French cinema is represented by two of the greatest classics of all times. Jean Renoir’s The Rules of the Game (1939), a darkly comic look at aristocrats and their servants in a chateau on the eve of World War II, stars Marcel Dalio and Nora Gregor. Renoir himself, who was the son of the famous Impressionist painter, has a key role in the film. Some consider this to be his masterpiece, and it features the often-quoted line, which Renoir delivers in the film: “The awful thing about life is this: Everybody has their reasons.”

Luis Bunuel was Spanish, but he lived and worked in France for decades.

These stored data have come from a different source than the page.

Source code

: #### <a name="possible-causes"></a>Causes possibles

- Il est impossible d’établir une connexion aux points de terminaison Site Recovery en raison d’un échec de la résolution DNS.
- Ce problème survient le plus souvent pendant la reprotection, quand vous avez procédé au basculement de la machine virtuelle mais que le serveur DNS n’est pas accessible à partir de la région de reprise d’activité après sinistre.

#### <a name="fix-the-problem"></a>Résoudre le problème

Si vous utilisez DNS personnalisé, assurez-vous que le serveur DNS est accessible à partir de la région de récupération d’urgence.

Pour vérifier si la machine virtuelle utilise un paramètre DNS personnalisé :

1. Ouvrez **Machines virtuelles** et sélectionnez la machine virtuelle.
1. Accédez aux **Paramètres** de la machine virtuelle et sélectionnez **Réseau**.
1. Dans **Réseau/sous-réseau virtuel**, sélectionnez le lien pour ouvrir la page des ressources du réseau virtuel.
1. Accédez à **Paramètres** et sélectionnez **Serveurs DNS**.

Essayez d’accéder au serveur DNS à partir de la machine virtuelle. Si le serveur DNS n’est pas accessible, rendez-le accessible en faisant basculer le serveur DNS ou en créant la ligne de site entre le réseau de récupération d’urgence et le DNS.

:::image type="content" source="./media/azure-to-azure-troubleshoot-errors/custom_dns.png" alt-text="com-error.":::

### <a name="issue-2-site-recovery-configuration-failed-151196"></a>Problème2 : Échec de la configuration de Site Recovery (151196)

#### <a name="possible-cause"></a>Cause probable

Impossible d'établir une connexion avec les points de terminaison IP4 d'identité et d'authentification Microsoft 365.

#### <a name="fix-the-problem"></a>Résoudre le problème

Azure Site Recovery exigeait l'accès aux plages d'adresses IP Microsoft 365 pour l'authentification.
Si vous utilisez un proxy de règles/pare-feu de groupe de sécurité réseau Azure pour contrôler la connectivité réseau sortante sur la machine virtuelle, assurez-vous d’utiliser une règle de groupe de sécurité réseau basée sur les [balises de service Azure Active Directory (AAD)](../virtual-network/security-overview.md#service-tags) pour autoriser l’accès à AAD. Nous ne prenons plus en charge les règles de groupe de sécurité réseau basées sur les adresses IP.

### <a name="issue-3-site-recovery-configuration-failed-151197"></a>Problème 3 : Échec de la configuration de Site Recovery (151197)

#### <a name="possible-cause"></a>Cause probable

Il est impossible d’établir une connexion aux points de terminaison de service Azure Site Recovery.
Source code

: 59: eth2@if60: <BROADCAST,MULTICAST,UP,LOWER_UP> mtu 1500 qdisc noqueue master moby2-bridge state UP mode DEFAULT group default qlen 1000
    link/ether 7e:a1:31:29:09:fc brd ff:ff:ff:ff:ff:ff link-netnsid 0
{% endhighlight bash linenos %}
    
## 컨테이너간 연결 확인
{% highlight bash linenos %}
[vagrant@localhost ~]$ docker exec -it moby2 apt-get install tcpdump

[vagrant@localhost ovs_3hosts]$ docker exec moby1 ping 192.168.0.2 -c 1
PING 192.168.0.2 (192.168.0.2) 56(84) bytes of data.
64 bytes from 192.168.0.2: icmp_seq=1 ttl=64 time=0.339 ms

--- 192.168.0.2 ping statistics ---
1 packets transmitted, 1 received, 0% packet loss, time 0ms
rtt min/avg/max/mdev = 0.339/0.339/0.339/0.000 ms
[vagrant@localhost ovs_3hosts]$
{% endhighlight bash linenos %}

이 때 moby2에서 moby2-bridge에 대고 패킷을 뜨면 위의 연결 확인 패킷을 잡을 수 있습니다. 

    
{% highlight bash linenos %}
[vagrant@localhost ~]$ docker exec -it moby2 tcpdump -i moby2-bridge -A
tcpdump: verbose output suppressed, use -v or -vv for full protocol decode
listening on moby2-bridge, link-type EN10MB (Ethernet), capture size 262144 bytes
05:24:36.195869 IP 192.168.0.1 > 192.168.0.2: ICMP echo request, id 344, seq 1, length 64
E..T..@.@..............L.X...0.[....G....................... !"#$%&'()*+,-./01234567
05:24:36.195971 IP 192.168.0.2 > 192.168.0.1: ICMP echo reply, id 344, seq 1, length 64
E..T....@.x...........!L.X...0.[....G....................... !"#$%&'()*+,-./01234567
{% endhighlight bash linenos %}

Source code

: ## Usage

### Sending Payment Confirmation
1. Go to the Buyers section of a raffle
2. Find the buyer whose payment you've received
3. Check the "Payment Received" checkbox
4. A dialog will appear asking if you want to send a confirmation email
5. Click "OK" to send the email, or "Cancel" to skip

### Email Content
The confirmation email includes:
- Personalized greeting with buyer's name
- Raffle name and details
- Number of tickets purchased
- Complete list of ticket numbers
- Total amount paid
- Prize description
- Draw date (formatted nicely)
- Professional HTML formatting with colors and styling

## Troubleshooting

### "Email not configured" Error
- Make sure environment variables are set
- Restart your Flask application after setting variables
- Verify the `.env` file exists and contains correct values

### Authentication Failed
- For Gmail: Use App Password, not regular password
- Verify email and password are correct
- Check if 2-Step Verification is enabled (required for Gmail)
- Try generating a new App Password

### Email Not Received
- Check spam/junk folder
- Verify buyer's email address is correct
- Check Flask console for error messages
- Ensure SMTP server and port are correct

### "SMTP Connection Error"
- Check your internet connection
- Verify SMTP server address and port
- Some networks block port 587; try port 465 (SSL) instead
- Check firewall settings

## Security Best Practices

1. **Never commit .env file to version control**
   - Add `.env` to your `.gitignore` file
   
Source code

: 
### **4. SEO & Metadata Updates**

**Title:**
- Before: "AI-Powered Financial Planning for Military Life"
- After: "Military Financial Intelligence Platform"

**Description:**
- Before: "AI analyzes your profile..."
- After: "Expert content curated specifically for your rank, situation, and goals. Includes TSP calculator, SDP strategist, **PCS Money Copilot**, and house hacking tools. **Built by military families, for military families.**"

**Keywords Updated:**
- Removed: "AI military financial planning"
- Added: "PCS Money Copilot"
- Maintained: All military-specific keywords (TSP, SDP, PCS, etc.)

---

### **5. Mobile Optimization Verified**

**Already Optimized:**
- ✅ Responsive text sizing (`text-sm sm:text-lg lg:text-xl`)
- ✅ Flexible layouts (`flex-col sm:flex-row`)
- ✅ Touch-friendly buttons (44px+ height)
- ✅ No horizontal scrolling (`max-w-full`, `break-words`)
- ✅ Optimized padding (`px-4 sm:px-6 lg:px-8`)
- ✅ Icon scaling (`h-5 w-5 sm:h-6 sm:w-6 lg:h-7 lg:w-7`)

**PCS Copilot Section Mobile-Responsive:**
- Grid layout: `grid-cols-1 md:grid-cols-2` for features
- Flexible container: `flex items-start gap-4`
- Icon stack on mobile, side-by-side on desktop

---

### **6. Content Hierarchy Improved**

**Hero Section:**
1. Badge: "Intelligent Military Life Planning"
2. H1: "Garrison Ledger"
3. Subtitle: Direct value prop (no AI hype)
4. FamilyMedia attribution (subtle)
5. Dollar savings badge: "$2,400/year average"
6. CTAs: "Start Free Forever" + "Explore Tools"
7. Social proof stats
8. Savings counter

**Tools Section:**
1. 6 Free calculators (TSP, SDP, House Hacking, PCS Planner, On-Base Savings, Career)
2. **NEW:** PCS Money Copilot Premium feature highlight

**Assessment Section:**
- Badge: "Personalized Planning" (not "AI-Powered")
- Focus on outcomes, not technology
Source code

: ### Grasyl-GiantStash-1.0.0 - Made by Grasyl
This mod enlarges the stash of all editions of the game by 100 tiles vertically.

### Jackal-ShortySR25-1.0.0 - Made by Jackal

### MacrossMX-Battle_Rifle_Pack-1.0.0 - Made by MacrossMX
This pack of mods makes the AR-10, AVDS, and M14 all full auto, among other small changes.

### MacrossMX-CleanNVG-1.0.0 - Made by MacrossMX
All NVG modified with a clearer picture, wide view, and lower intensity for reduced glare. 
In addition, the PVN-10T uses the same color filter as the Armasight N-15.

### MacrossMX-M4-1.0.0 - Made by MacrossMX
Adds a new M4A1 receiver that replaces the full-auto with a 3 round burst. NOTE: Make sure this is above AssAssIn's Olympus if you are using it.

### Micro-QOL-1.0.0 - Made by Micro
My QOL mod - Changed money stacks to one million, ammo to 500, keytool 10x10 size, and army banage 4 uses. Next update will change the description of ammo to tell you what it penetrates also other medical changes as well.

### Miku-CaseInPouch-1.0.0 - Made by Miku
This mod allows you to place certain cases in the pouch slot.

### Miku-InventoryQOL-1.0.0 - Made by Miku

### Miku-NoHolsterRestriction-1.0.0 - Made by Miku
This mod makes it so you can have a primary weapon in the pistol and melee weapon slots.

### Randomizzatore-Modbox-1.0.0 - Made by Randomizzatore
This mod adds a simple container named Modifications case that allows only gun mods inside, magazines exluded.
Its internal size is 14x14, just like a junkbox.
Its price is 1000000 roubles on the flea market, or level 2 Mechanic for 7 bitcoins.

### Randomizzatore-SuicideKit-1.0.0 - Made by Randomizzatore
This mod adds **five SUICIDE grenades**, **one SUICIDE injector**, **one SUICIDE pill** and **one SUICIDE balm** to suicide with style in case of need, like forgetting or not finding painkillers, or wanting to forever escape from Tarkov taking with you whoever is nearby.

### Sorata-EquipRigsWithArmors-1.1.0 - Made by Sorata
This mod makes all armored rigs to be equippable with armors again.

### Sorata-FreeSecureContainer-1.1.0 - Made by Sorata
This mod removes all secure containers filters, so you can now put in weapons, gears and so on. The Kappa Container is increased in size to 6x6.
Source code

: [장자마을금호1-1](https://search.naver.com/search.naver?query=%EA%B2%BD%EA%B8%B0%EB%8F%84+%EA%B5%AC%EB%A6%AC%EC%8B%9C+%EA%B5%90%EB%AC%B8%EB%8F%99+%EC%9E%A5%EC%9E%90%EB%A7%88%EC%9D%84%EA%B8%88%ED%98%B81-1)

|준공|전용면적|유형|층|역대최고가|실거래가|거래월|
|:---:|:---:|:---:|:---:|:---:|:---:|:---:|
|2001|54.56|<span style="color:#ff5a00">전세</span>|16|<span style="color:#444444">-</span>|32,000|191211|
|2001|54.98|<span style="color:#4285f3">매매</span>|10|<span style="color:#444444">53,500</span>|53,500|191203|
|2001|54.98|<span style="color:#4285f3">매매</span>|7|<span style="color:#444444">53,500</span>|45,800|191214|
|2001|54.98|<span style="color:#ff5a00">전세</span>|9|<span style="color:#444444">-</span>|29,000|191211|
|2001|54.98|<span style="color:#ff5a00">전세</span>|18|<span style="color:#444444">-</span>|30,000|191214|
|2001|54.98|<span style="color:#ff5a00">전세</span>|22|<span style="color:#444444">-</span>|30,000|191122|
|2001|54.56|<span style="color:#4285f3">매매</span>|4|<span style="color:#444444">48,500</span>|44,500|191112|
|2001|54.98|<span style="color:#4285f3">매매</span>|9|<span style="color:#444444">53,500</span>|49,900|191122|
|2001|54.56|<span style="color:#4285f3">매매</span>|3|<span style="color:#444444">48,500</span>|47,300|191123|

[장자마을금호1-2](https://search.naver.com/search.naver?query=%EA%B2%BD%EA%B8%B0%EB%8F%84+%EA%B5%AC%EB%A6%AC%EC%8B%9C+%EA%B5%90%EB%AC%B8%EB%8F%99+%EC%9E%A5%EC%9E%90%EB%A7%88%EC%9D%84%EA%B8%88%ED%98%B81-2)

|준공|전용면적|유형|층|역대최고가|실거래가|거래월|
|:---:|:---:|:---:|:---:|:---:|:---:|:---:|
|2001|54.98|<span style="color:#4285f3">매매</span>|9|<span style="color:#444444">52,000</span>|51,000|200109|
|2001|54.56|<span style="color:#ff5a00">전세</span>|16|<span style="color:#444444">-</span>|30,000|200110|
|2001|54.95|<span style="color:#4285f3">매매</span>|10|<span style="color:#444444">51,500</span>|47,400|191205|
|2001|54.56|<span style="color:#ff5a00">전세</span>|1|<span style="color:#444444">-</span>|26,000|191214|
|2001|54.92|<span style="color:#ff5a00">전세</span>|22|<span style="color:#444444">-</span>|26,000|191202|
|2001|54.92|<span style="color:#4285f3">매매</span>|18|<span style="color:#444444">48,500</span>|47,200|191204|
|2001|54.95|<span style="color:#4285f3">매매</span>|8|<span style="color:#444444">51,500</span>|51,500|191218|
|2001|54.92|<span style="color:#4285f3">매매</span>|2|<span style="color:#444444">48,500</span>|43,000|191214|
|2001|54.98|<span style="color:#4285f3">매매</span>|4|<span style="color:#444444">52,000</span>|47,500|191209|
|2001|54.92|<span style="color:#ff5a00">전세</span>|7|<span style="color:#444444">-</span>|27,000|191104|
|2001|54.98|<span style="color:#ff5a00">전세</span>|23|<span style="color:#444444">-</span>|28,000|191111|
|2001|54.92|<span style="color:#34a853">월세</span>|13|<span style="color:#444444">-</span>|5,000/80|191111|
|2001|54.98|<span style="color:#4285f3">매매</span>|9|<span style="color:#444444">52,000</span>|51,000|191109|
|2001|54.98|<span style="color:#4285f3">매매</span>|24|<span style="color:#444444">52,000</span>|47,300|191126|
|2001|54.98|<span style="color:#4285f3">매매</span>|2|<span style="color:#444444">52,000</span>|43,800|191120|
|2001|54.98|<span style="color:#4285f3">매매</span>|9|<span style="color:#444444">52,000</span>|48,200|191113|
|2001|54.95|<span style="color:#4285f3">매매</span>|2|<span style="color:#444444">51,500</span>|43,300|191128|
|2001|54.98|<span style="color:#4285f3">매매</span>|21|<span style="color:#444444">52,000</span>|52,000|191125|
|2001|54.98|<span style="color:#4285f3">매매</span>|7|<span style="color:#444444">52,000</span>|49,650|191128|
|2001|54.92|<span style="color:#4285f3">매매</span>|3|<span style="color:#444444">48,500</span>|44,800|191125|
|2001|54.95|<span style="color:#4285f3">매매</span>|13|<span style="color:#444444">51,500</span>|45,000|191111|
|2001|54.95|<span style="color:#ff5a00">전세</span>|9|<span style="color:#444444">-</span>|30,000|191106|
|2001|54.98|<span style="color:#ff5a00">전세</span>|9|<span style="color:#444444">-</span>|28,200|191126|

His 1972 movie, The Discreet Charm of the Bourgeoisie, is in French. It stars Fernando Rey and Delphine Seyrig in a surreal and very funny story of three couples who try to have dinner together and keep being interrupted.

Pier Paolo Pasolini’s 1975 movie, Salo or 120 Days of Sodom, is an adaptation of the Marquis de Sade classic, as well as a pointed critique of fascism. It has been called one of the most repulsive movies ever made, so be warned. It is only for those over 18.

Mohammad Reza Aslani’s Chess of the Wind is a family drama made in 1976 and set in Tehran It was shown just once before it was banned in the Islamic Revolution.

Perhaps the rarest of all the treasures in this festival are two films by the Japanese director Kinuyo Tanaka. Tanaka was a prominent actress who acted in films by some of the greatest Japanese filmmakers, including Ozu and Mizoguchi. In the 1950s, she directed six films, and two of them will be shown in the film festival: Forever a Woman and The Moon Has Risen, both of which examine the emotional lives of Japanese women.